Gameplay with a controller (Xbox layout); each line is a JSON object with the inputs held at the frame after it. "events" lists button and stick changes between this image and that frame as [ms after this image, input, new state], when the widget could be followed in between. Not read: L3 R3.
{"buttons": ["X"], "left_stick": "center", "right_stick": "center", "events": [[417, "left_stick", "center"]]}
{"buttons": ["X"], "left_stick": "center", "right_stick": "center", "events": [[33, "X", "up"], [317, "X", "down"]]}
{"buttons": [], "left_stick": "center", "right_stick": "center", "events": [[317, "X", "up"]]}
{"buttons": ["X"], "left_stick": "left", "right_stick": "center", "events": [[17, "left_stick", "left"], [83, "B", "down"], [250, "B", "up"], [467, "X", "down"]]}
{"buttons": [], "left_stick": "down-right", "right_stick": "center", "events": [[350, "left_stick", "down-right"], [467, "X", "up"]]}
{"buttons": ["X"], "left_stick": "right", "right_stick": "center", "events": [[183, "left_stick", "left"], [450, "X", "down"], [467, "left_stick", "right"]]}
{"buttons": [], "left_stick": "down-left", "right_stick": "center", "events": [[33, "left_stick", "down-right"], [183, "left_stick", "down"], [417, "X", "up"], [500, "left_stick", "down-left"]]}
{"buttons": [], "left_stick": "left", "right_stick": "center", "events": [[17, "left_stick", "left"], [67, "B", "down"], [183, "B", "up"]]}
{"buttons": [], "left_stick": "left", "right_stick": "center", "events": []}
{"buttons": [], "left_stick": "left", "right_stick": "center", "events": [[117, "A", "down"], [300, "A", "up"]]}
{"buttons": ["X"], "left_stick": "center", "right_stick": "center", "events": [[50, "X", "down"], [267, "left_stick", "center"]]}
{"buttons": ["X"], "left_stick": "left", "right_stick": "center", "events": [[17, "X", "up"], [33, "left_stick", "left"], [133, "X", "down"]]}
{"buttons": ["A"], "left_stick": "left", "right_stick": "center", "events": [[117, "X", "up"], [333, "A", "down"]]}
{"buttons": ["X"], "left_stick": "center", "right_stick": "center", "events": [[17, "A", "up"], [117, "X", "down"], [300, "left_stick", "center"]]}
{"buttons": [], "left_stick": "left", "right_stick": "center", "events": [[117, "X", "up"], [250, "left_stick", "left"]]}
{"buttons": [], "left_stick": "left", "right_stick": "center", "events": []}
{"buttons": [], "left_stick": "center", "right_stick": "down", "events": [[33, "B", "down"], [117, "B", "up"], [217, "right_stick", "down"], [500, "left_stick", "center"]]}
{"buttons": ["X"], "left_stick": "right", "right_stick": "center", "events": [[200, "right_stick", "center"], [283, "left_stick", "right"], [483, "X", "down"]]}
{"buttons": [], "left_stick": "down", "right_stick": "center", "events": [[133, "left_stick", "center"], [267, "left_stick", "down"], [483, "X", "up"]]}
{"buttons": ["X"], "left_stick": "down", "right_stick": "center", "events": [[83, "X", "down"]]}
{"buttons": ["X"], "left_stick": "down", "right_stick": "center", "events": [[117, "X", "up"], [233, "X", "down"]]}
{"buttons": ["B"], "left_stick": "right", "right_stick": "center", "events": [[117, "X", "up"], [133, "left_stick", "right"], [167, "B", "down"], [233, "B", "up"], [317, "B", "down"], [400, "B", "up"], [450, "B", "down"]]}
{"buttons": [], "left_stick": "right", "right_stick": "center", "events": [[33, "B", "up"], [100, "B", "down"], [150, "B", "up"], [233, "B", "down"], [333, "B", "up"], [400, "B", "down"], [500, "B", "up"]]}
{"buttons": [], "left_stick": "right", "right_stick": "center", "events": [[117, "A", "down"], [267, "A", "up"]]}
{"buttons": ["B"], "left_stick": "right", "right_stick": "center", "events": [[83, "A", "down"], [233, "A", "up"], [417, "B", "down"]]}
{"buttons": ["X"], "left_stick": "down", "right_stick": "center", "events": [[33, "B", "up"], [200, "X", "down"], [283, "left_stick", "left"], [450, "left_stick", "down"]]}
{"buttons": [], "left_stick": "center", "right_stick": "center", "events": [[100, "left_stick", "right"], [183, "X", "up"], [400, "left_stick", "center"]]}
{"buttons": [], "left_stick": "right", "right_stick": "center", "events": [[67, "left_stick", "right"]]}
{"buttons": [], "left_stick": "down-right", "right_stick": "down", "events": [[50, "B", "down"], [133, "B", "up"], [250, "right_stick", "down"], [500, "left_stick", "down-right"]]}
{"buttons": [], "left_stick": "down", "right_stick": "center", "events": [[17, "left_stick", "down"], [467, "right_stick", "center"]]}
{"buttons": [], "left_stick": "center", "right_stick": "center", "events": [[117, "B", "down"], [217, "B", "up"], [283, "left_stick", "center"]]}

■ ■ ■ ■ ■ ■ ■

* [PROBLEM DETAILS]
Transcribe the data above in full, exactly as it appears.

* [EXERCISE SOLUTION]
Gameplay with a controller (Xbox layout); each line is a JSON object with the inputs held at the frame after it. "events" lists button and stick changes between this image and that frame as [ms after this image, input, new state], when the widget could be followed in between. Not read: L3 R3.
{"buttons": ["X"], "left_stick": "center", "right_stick": "center", "events": [[417, "left_stick", "center"]]}
{"buttons": ["X"], "left_stick": "center", "right_stick": "center", "events": [[33, "X", "up"], [317, "X", "down"]]}
{"buttons": [], "left_stick": "center", "right_stick": "center", "events": [[317, "X", "up"]]}
{"buttons": ["X"], "left_stick": "left", "right_stick": "center", "events": [[17, "left_stick", "left"], [83, "B", "down"], [250, "B", "up"], [467, "X", "down"]]}
{"buttons": [], "left_stick": "down-right", "right_stick": "center", "events": [[350, "left_stick", "down-right"], [467, "X", "up"]]}
{"buttons": ["X"], "left_stick": "right", "right_stick": "center", "events": [[183, "left_stick", "left"], [450, "X", "down"], [467, "left_stick", "right"]]}
{"buttons": [], "left_stick": "down-left", "right_stick": "center", "events": [[33, "left_stick", "down-right"], [183, "left_stick", "down"], [417, "X", "up"], [500, "left_stick", "down-left"]]}
{"buttons": [], "left_stick": "left", "right_stick": "center", "events": [[17, "left_stick", "left"], [67, "B", "down"], [183, "B", "up"]]}
{"buttons": [], "left_stick": "left", "right_stick": "center", "events": []}
{"buttons": [], "left_stick": "left", "right_stick": "center", "events": [[117, "A", "down"], [300, "A", "up"]]}
{"buttons": ["X"], "left_stick": "center", "right_stick": "center", "events": [[50, "X", "down"], [267, "left_stick", "center"]]}
{"buttons": ["X"], "left_stick": "left", "right_stick": "center", "events": [[17, "X", "up"], [33, "left_stick", "left"], [133, "X", "down"]]}
{"buttons": ["A"], "left_stick": "left", "right_stick": "center", "events": [[117, "X", "up"], [333, "A", "down"]]}
{"buttons": ["X"], "left_stick": "center", "right_stick": "center", "events": [[17, "A", "up"], [117, "X", "down"], [300, "left_stick", "center"]]}
{"buttons": [], "left_stick": "left", "right_stick": "center", "events": [[117, "X", "up"], [250, "left_stick", "left"]]}
{"buttons": [], "left_stick": "left", "right_stick": "center", "events": []}
{"buttons": [], "left_stick": "center", "right_stick": "down", "events": [[33, "B", "down"], [117, "B", "up"], [217, "right_stick", "down"], [500, "left_stick", "center"]]}
{"buttons": ["X"], "left_stick": "right", "right_stick": "center", "events": [[200, "right_stick", "center"], [283, "left_stick", "right"], [483, "X", "down"]]}
{"buttons": [], "left_stick": "down", "right_stick": "center", "events": [[133, "left_stick", "center"], [267, "left_stick", "down"], [483, "X", "up"]]}
{"buttons": ["X"], "left_stick": "down", "right_stick": "center", "events": [[83, "X", "down"]]}
{"buttons": ["X"], "left_stick": "down", "right_stick": "center", "events": [[117, "X", "up"], [233, "X", "down"]]}
{"buttons": ["B"], "left_stick": "right", "right_stick": "center", "events": [[117, "X", "up"], [133, "left_stick", "right"], [167, "B", "down"], [233, "B", "up"], [317, "B", "down"], [400, "B", "up"], [450, "B", "down"]]}
{"buttons": [], "left_stick": "right", "right_stick": "center", "events": [[33, "B", "up"], [100, "B", "down"], [150, "B", "up"], [233, "B", "down"], [333, "B", "up"], [400, "B", "down"], [500, "B", "up"]]}
{"buttons": [], "left_stick": "right", "right_stick": "center", "events": [[117, "A", "down"], [267, "A", "up"]]}
{"buttons": ["B"], "left_stick": "right", "right_stick": "center", "events": [[83, "A", "down"], [233, "A", "up"], [417, "B", "down"]]}
{"buttons": ["X"], "left_stick": "down", "right_stick": "center", "events": [[33, "B", "up"], [200, "X", "down"], [283, "left_stick", "left"], [450, "left_stick", "down"]]}
{"buttons": [], "left_stick": "center", "right_stick": "center", "events": [[100, "left_stick", "right"], [183, "X", "up"], [400, "left_stick", "center"]]}
{"buttons": [], "left_stick": "right", "right_stick": "center", "events": [[67, "left_stick", "right"]]}
{"buttons": [], "left_stick": "down-right", "right_stick": "down", "events": [[50, "B", "down"], [133, "B", "up"], [250, "right_stick", "down"], [500, "left_stick", "down-right"]]}
{"buttons": [], "left_stick": "down", "right_stick": "center", "events": [[17, "left_stick", "down"], [467, "right_stick", "center"]]}
{"buttons": [], "left_stick": "center", "right_stick": "center", "events": [[117, "B", "down"], [217, "B", "up"], [283, "left_stick", "center"]]}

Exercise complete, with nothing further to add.